The Invention of Lying 2009 Movie Scene Ricky Gervais as Mark and Jonah Hill as Frank in an elevator

The Invention of Lying [2009]

Can you make a movie based on a single premise? The answer is yes, yes you can but only if you’re a great writer. And Ricky Gervais is one of the best and I love his style of comedy. However, his directing skills are not the best but more about that later. The Invention of Lying is an intelligent and amusing comedy definitely worth watching. Laced with cynicism and satire, it explores our society by presenting to us the one where everybody tells the truth all the time. We have a tendency to forget just how much we lie in our daily lives. We tell little and big lies without much thought.

And right away I also have to say that we think of lying as something bad. However, sometimes lies become necessary, especially when you don’t have any other choice. It’s interesting to think about these situations and their moral implication. And if you’re all for truth all the time, just watch this movie and see if that changes your opinion. Although The Invention of Lying is a thought-provoking movie, it requires almost zero effort. It’s pacey and well-structured with a running time of just over ninety minutes.

Just to get back a bit to that directing style, I feel that some of the scenes are overdrawn. Sometimes it’s hard to find that path between coming off as pretentious and offering insightful and funny commentary. Usually, it’s good to have someone who’s going to tell you when you need to focus on someone or something else. For example, just one year earlier Ricky starred in a comedy Ghost Town that was perfectly balanced. Despite these flaws, The Invention of Lying is still a good movie you should check out. If for nothing else than to see how our world would look like if everyone told the truth.

Meet Mark Bellison, a failed screenwriter who’s about to lose his job. Nobody likes him and they’re not afraid to tell that to his face. Frustrated and at the end of his wits, Mark has a revelation. What if he simply didn’t tell the truth all the time? What if he just lied? After hitting rock bottom, it would appear that Mark is now shooting for the stars. And it even looks like he’s going to get the girl he’s in love with. However, there’s always something that’s going to spoil his plans…

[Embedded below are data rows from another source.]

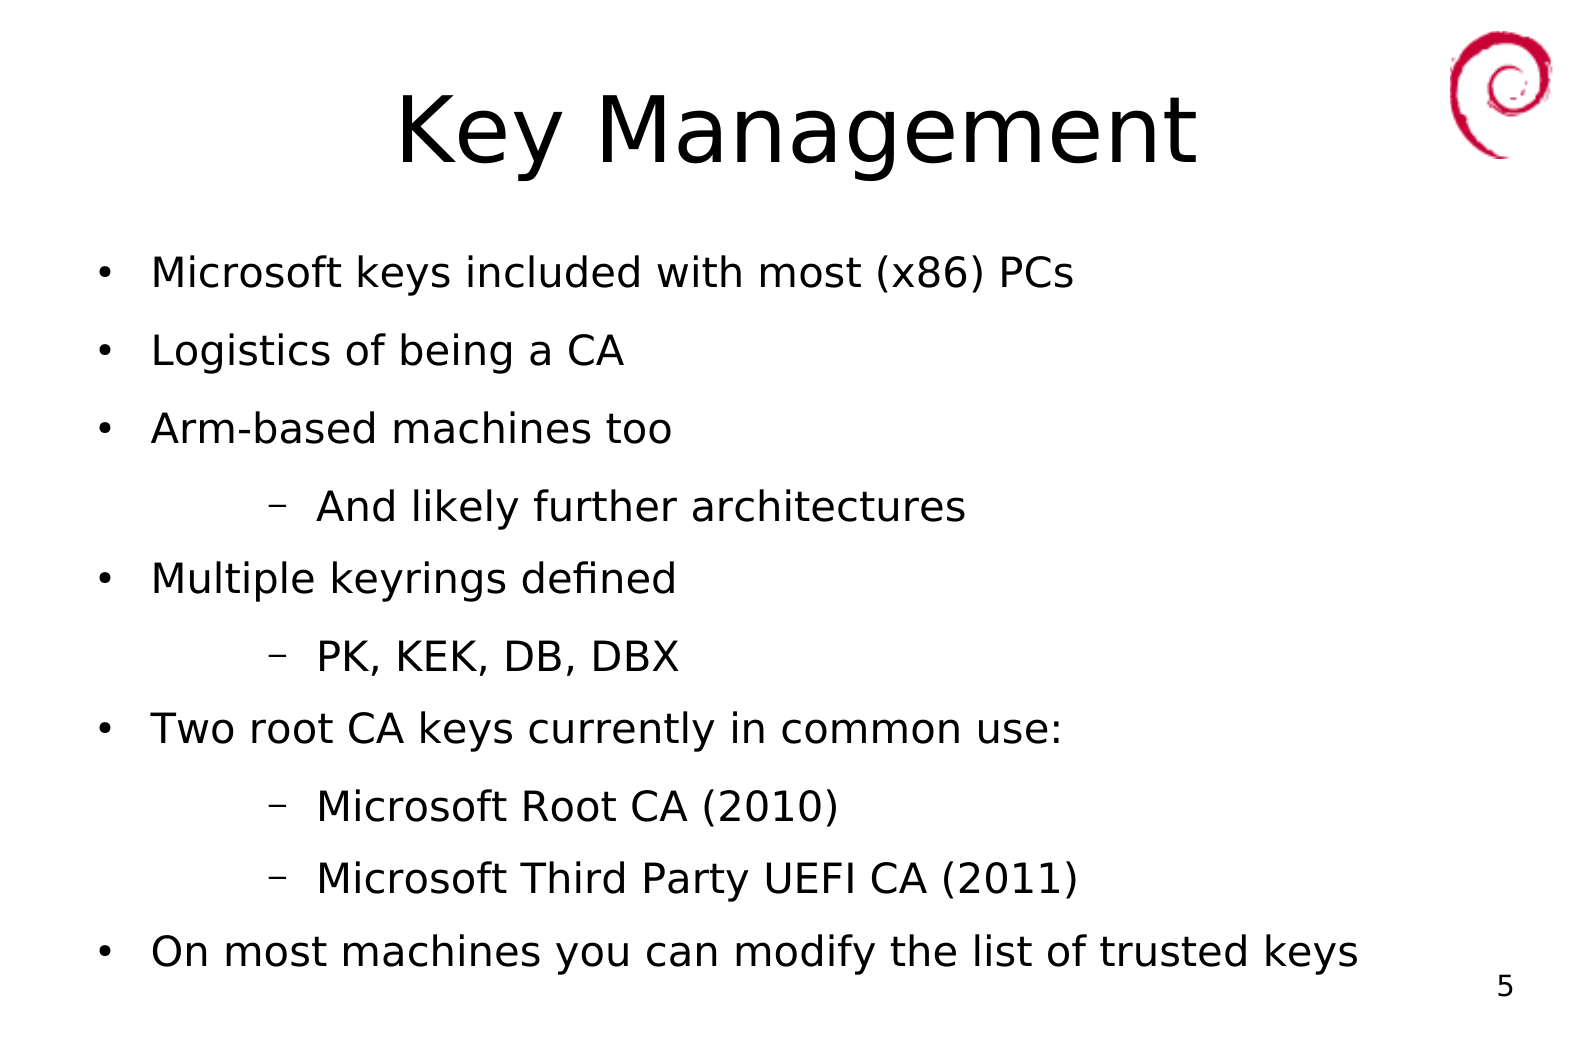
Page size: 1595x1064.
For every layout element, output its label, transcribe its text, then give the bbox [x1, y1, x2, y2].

picture [1450, 31, 1555, 159]
list Microsoft keys included with most (x86) PCs Logistics of being a CA Arm-based machines too And likely further architectures Multiple keyrings defined PK, KEK, DB, DBX Two root CA keys currently in common use: Microsoft Root CA (2010) Microsoft Third Party UEFI CA (2011) On most machines you can modify the list of trusted keys [79, 248, 1515, 976]
title Key Management [79, 42, 1515, 220]
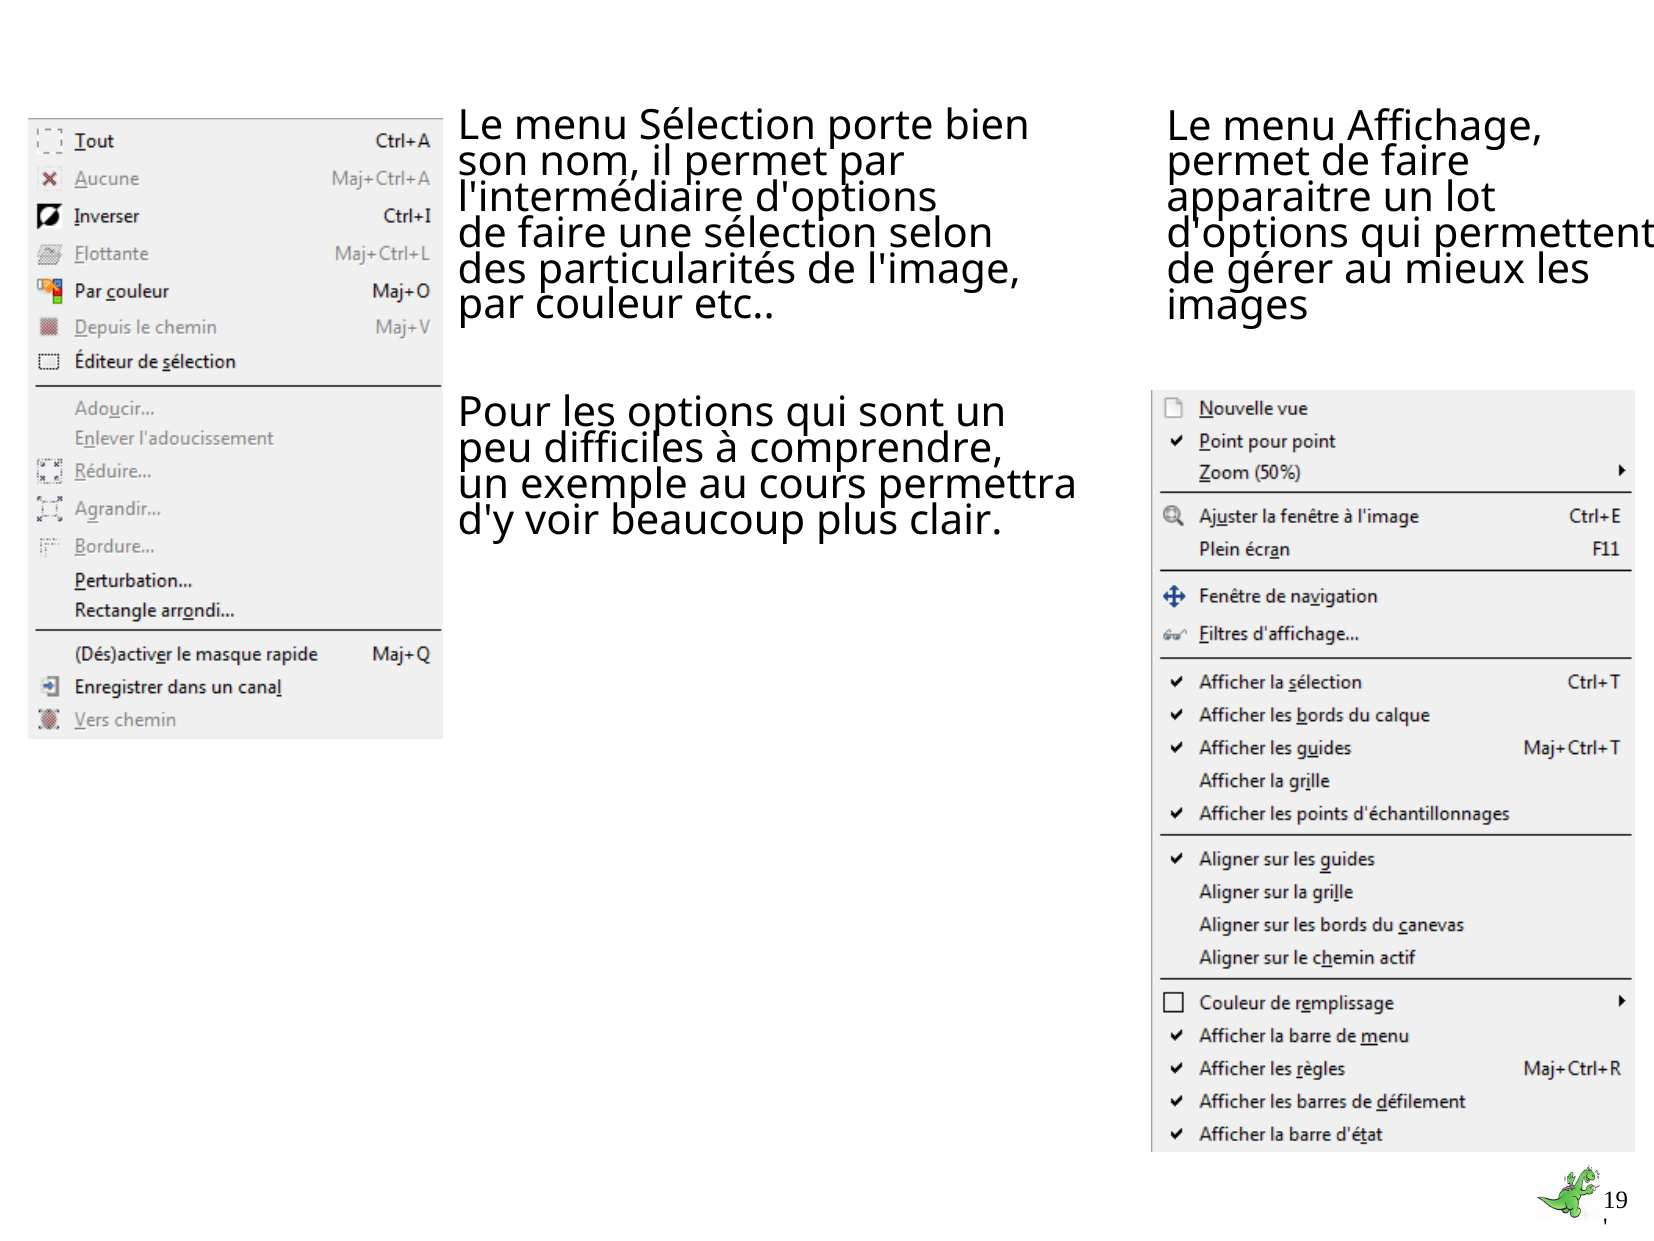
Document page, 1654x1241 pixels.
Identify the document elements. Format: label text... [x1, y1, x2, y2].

picture [28, 118, 443, 739]
text_box Le menu Affichage, permet de faire apparaitre un lot d'options qui permettent de gérer au mieux les images [1151, 118, 1654, 441]
picture [1536, 1163, 1600, 1220]
text_box Le menu Sélection porte bien son nom, il permet par l'intermédiaire d'options de faire une sélection selon des particularités de l'image, par couleur etc.. Pour les options qui sont un peu difficiles à comprendre, un exemple au cours permettra d'y voir beaucoup plus clair. [442, 117, 1093, 586]
text_box 19' [1603, 1186, 1632, 1241]
picture [1151, 441, 1635, 1152]
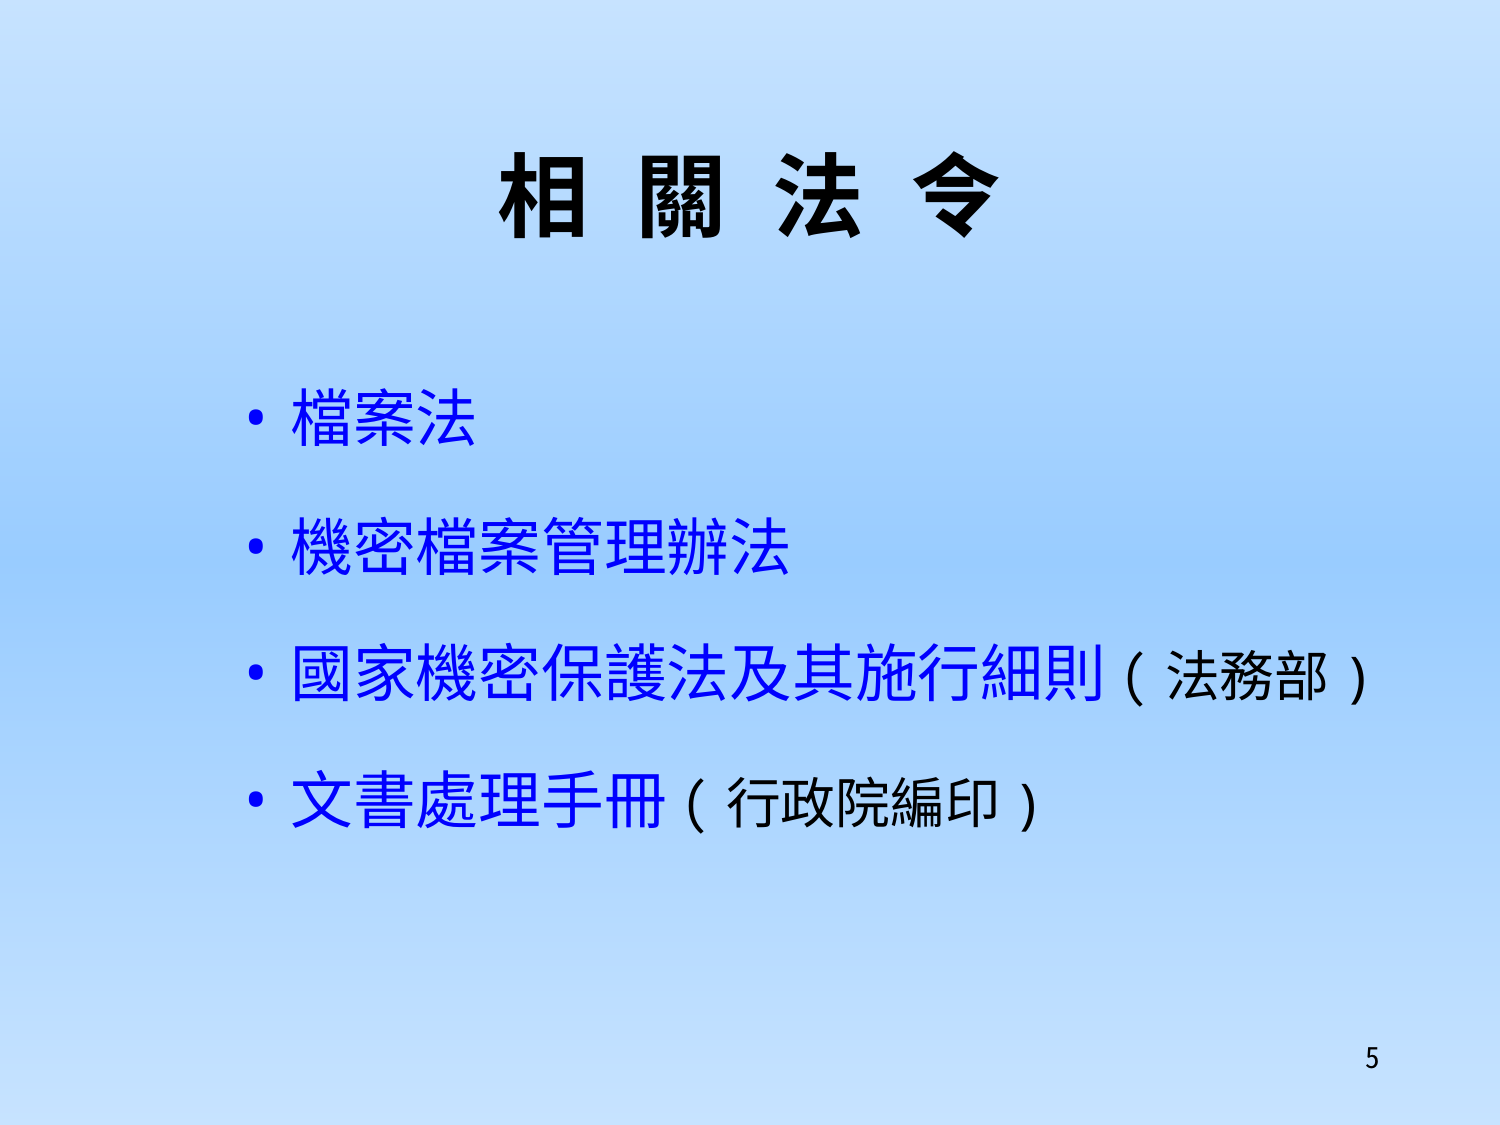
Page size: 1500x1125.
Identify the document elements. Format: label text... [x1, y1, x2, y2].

text_box <編號> [1074, 1025, 1388, 1101]
title 相 關 法 令 [112, 99, 1388, 288]
list 檔案法 機密檔案管理辦法 國家機密保護法及其施行細則(法務部) 文書處理手冊(行政院編印) [230, 326, 1406, 918]
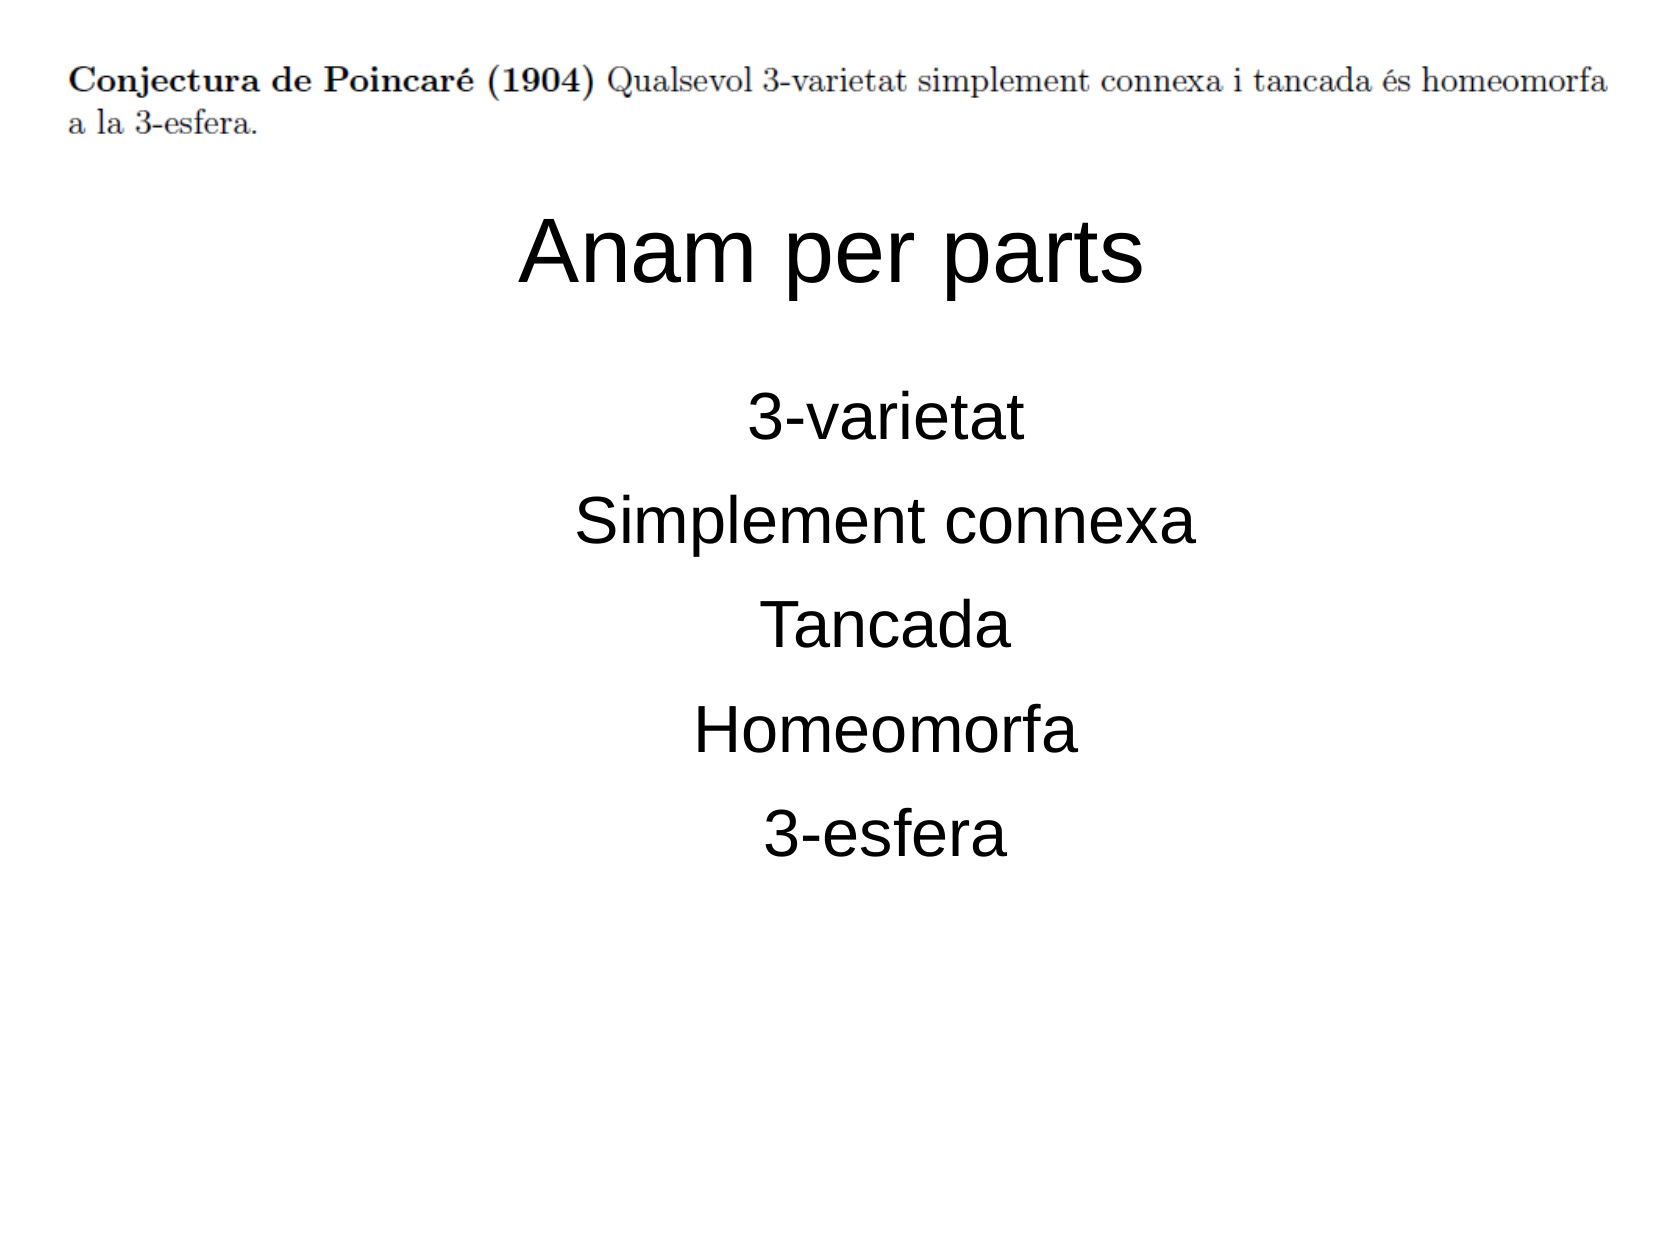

The Invention of Lying answers how many of our activities would look like if everyone told the truth. Just imagine your first date where she or he keeps telling you exactly what’s going on. Like I just took a huge dump because I was nervous. You can look at the movie as a series of sketches with this single powerful idea tying them all up together. Apart from Ricky, we’ve got a lot of other familiar faces in a bit smaller roles than we’re used to. Jennifer Garner was great as the love interest but we also have Jonah Hill, Louis C.K., and hilariously funny Jeffrey Tambor.

Of course, being an atheist, Ricky couldn’t help exploring religion and offering a couple of interesting insights. I know that some people might find this even offensive but if your faith is that fragile, well, then, I don’t know what to tell you. Full disclosure here, I’m also an atheist and I found this whole religion subplot hilarious. Moreover, it offered clues to how organized religion sprung out into existence without offending anyone.

Directors: Ricky Gervais, Matthew Robinson

Writers: Ricky Gervais, Matthew Robinson

Cast: Ricky Gervais, Jennifer Garner, Jonah Hill, Louis C.K., Jeffrey Tambor, Rob Lowe

Fun Stuff: The original title of the movie was “This Side Of The Truth”.